Ini Sebab Deklarasi Capres Direspons Negatif Pasar
KATADATA ? Respons pasar sepertinya antiklimaks menghadapi hasil pemilihan presiden (pilpres) 2014. Ini ditunjukkan dari respons negatif pasar saat pendeklarasian dua pasangan calon presiden (capres) dan calon wakil presiden (cawapres) pada pekan lalu.
Pasar memang sampai hari ini masih menginginkan Joko Widodo (Jokowi) sebagai presiden terpilih pada 9 Juli mendatang. Hal ini sesuai dengan hasil survei terakhir yang menunjukkan pasangan Jokowi-Jusuf Kalla (JK) sebagai yang paling populer dibandingkan pasangan calon lain.
Berdasarkan survei Lingkaran Survei Indonesia (LSI), elektabilitas Jokowi-JK sebesar 35,42 persen. Sementara pasangan Prabowo Subianto-Hatta Rajasa sebesar 22,75 persen.
Dukungan pasar terhadap Jokowi terlihat ketika pengumuman pencapresannya pada 14 Maret lalu. Indeks Harga Saham Gabungan (IHSG) ketika itu langsung naik 3,2 persen ke posisi 4.879 poin.
Namun perkembangan peta politik terkini tampaknya membuat was-was pelaku pasar. Ini terlihat dari merosotnya IHSG hingga 2,7 persen dalam dua hari perdagangan pada 19-20 Mei lalu setelah deklarasi pasangan capres dan cawapres.
(Baca: Pasar Khawatir Jokowi Kalah dalam Pilpres)
Turunnya indeks terutama diakibatkan gagalnya Jokowi dan Partai Demokrasi Indonesia Perjuangan (PDI-P) merangkul Golkar ke dalam gerbong koalisi yang dipimpinnya. Soalnya dengan dukungan 91 kursi Golkar di DPR, koalisi PDI-P akan menjadi mayoritas di parlemen. Hal ini sekaligus akan mengamankan kebijakan yang dikeluarkan pemerintahan Jokowi.
Pasar sempat merespons positif pertemuan Jokowi dengan Aburizal Bakrie di Pasar Gembrong, Jakarta Timur pada 13 Mei. Ini menandakan ada rencana koalisi kedua partai. IHSG pun naik 2,4 persen dan tembus angka 5.000 poin.
Akan tetapi perkembangan politik yang semakin cepat, membalikkan optimisme pasar. Golkar akhirnya justru merapat ke kubu Gerindra yang mengusung pasangan Prabowo Subianto-Hatta Rajasa.
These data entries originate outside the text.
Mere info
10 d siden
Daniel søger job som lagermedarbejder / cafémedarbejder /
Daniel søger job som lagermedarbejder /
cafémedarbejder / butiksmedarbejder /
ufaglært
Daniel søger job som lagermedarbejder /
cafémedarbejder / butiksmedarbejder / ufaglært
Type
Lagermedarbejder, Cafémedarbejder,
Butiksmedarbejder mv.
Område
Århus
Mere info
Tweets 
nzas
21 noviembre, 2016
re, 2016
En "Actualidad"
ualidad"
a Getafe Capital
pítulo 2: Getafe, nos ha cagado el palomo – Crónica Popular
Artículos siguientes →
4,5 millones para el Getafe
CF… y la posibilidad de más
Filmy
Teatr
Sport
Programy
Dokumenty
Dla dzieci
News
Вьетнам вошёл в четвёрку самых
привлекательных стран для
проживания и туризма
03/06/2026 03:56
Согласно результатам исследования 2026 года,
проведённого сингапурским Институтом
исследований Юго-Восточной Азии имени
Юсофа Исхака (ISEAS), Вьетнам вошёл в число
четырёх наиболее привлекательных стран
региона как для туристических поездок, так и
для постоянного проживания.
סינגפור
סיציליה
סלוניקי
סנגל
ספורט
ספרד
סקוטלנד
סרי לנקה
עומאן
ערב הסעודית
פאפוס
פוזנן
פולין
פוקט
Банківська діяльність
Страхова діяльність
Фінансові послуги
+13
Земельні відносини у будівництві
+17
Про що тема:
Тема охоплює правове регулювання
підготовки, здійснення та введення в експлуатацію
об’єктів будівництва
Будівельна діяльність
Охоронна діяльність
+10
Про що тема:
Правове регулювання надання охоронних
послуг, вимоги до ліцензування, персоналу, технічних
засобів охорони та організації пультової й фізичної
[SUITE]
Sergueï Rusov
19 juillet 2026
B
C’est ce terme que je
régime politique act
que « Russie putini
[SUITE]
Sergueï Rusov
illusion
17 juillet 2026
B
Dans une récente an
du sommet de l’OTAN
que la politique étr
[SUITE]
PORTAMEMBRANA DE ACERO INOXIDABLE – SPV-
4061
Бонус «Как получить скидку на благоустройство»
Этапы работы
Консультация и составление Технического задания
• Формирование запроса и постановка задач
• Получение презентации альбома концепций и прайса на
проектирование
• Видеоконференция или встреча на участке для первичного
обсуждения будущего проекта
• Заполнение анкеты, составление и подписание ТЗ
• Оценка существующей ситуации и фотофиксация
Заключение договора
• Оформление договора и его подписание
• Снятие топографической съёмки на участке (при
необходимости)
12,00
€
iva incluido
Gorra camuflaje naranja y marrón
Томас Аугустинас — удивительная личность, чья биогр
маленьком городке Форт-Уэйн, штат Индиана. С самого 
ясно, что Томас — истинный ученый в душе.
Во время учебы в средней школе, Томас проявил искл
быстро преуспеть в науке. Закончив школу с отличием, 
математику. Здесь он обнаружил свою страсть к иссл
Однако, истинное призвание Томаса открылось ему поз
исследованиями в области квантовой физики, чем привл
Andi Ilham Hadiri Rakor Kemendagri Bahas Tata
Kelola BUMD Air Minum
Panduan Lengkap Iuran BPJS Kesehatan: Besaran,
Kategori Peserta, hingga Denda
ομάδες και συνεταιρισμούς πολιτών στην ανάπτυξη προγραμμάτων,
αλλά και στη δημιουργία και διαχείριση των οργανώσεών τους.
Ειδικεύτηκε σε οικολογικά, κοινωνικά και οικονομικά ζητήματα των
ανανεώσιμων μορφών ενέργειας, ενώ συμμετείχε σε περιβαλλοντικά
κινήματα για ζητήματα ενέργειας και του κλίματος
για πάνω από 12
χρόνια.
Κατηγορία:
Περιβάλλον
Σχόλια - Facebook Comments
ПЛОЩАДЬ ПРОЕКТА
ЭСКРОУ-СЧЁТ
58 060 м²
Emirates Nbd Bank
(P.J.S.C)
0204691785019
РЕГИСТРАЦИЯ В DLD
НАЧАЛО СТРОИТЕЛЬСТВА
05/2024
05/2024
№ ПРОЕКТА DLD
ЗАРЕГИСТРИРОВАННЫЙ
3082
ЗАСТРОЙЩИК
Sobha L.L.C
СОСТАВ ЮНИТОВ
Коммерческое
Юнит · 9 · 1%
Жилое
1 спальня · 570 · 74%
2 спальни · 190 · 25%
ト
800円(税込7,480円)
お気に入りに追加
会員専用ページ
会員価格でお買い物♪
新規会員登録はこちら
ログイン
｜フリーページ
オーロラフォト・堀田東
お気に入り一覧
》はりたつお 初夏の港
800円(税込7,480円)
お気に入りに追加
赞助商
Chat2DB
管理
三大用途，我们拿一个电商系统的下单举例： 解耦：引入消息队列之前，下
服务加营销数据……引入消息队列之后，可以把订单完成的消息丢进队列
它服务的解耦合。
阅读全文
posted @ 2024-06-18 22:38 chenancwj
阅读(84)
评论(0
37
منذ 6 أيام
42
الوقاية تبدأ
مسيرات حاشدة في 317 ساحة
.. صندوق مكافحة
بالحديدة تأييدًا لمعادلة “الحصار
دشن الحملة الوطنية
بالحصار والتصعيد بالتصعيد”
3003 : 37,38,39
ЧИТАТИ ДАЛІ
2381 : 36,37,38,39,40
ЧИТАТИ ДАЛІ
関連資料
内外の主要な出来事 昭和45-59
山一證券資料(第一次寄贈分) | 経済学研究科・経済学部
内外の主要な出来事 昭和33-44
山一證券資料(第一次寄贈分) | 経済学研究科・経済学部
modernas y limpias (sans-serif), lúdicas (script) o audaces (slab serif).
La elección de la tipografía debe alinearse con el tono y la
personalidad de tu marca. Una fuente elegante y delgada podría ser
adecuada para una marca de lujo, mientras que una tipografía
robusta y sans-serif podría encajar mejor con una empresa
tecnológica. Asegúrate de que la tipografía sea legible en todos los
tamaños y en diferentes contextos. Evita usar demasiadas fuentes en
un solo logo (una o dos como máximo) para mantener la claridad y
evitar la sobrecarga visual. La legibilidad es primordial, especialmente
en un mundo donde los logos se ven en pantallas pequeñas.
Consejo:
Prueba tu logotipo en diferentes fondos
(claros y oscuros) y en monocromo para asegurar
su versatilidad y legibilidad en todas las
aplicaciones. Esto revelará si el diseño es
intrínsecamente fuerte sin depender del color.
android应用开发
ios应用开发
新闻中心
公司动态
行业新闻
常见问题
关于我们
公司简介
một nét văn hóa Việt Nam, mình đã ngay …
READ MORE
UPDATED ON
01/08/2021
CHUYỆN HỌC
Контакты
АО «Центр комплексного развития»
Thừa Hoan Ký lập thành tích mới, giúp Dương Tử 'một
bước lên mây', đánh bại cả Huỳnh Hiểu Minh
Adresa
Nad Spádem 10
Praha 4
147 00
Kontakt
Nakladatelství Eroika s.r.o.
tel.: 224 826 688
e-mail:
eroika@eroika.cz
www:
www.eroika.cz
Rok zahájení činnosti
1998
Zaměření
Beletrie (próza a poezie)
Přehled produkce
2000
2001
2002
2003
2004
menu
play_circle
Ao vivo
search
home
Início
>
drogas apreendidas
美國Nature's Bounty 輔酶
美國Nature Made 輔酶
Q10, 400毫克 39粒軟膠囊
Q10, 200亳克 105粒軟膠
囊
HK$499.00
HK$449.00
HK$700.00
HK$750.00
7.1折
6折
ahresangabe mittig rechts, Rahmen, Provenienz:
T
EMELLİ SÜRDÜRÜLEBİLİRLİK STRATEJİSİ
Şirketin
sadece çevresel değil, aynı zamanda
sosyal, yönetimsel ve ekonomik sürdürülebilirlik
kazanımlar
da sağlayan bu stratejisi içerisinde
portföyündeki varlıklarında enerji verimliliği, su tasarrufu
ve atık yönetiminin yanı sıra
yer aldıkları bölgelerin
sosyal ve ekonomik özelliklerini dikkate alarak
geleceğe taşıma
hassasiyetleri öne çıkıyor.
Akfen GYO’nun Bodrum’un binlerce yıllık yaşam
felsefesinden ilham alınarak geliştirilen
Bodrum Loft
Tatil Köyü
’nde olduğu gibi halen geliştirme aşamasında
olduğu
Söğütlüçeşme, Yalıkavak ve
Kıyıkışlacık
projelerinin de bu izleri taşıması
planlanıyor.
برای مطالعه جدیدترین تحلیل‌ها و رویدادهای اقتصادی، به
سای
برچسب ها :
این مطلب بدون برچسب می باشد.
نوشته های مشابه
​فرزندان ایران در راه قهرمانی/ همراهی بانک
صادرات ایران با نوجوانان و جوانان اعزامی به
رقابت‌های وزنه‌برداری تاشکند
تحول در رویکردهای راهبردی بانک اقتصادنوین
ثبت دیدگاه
Dengan dukungan Golkar, koalisi Gerindra memiliki 292 kursi di DPR atau 52,1 persen suara apabila terjadi voting dalam pengambilan keputusan di parlemen.
(Baca: Koalisi "Gemuk" Prabowo Bikin Panas Dingin Pasar)
Sementara tanpa dukungan Golkar, koalisi PDI-P hanya memiliki 37 persen suara atau 207 kursi di DPR. Bahkan apabila Partai Demokrat bergabung dalam koalisi tersebut, hanya menguasai 47,9 persen suara atau 268 kursi. Jadi mau tak mau, Jokowi mesti merangkul Golkar dalam koalisinya.
Di mata pelaku pasar, situasi ini menimbulkan ketidakpastian akan politik Indonesia ke depan. Program reformasi yang akan dilakukan Jokowi dinilai akan sulit terealisasikan.
Dengan menggandeng JK sebagai cawapres, memang memungkinkan Golkar akan berbalik arah mendukung Jokowi. Namun hal ini membuat posisi tawar JK sangat kuat terhadap Jokowi. Alhasil, peran JK sangat menentukan dalam memutuskan kebijakan sekaligus memilih orang-orang di dalam pemerintahannya.
?Kami mengkhawatirkan kemampuan Jokowi, jika dia memenangi pilpres, untuk mendorong reformasi serta memilih orang-orang yang memiliki kapabilitas di dalam kabinetnya,? sebut Maybank dalam risetnya belum lama ini.